Thank you, Mike, for that kind introduction.
Good morning and welcome. It is an honor to be with you here today. I would like to acknowledge some of our special guests who are with us: Father Patrick Desbois, founder of Yahad-In Unum [YAH-hahd-in-OOnum], as well as Dr. Brown-Fleming from the United States Holocaust Memorial Museum; Deputy Assistant Secretary Victoria Holt, Special Envoy for Holocaust Issues Douglas Davidson; and, of course, our Interim Special Envoy Michael Kozak, whom you all know well.
Today is an important occasion. Each year we gather together to commemorate the victims of one of the worst tragedies in human history. Indeed, almost 70 years after the end of World War Two, we continue to honor those whose lives were brutally taken during the Holocaust because they were Jewish, Roma, LGBT, disabled, or otherwise unjustly targeted by the Nazis.
But we do more than just remember. As we move into the 21st century, we must also take a stand against present day genocide.
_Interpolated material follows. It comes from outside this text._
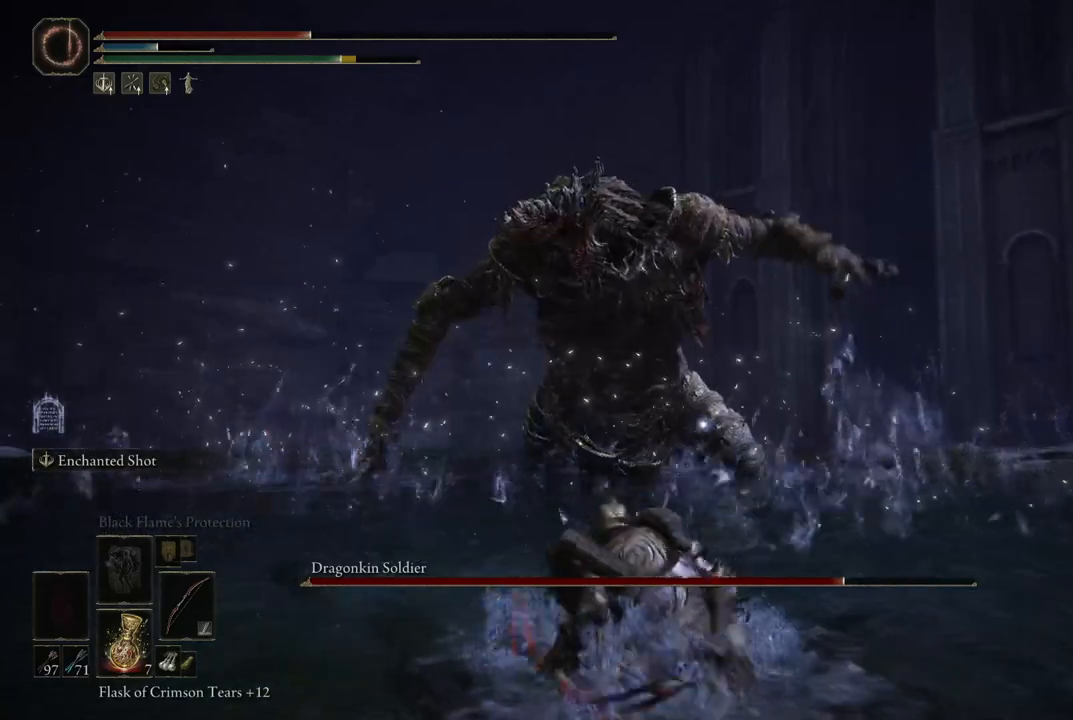
{"buttons": [], "left_stick": "down", "right_stick": "center", "events": [[133, "X", "down"], [217, "X", "up"]]}
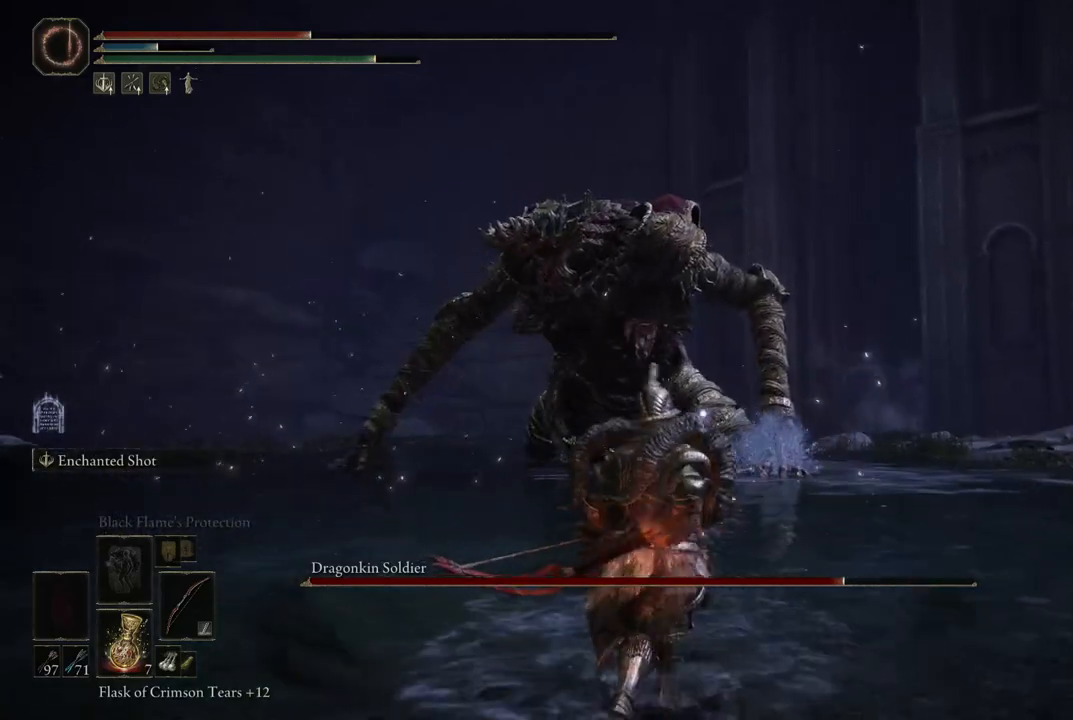
{"buttons": [], "left_stick": "down", "right_stick": "center", "events": []}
We must stay vigilant, and true to our values. It is, in fact, our obligation. We need to consistently remind ourselves that those who promote and manipulate bigotry for political advantage can end up organizing mass atrocities, including genocide and other crimes against humanity.
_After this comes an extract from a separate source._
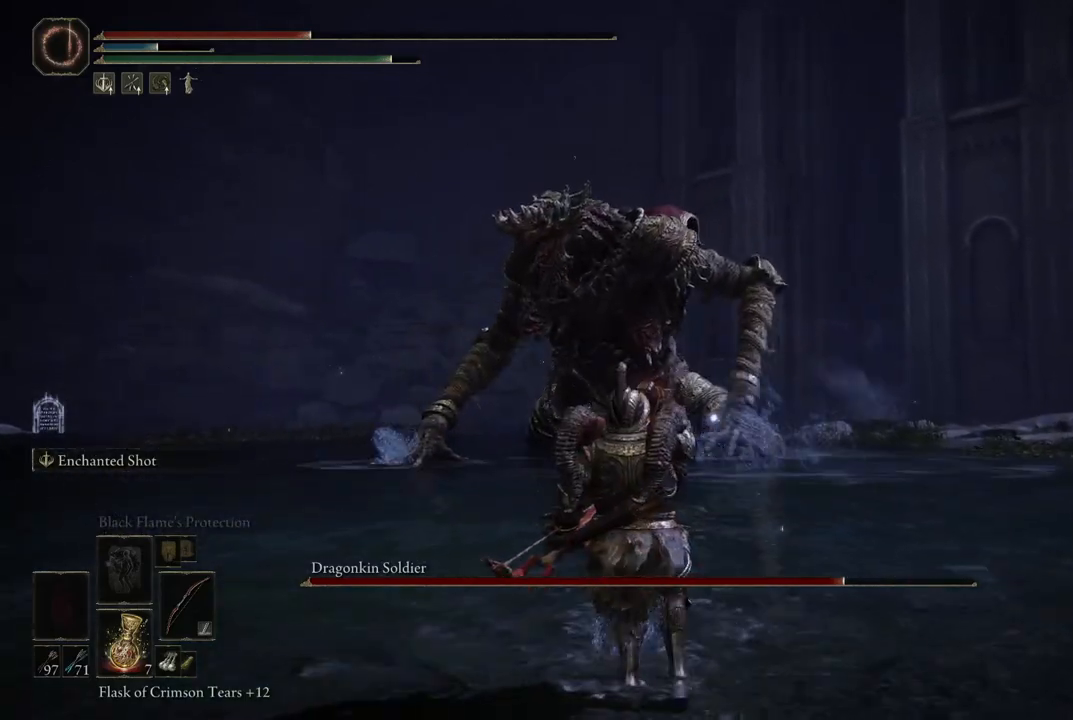
{"buttons": [], "left_stick": "down", "right_stick": "center", "events": []}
As you all know well, this is not always the easy thing to do; but it is the right thing to do.
Last spring, President Obama made clear that the United States is taking concrete steps to prevent mass atrocities, protect civilians, and ensure that we hold the perpetrators of atrocities accountable. In his Presidential Study Directive-10, he stated that “preventing mass atrocities and genocide is a core national security interest and a core moral responsibility of the United States.”
As such, he established the Atrocities Prevention Board, whose primary purpose is to coordinate a whole of government approach to preventing mass atrocities and genocide.
For the past year, I have been honored to represent the State Department on the APB, and am proud of its initial achievements.
Perhaps the most significant outcome so far occurred just 10 days ago when President Obama signed into law new legislation that will provide rewards for information leading to the arrest, transfer or conviction of any foreign national accused of war crimes, crimes against humanity, or genocide.
This is tremendous, and I commend those of you here today who have worked hard to make this a reality.
In addition to helping to pass laws, the APB is also enhancing the collection and analysis of intelligence, developing training materials for our diplomats, and expanding our multilateral diplomatic efforts.
While we pledge to do everything we can, as the Secretary has said so often, preventing mass atrocities is a responsibility that the United States and all peoples and countries around the world share. And that is why we must all – all of us here today – commit to work together to turn our promise of “never again” into a reality.
So, as you mark this important day through speeches, videos and panel discussions, I urge you to commit to this promise, remember our lessons, and work to ensure our future is free from the horrors we witnessed 70 years ago, and again in places like Cambodia and Rwanda.
To quote Secretary Clinton at our commemoration event last year, “Each of us can be part of that chain of humanity that stands for the very best that we can be.”
Let’s us never forget that. Thank you.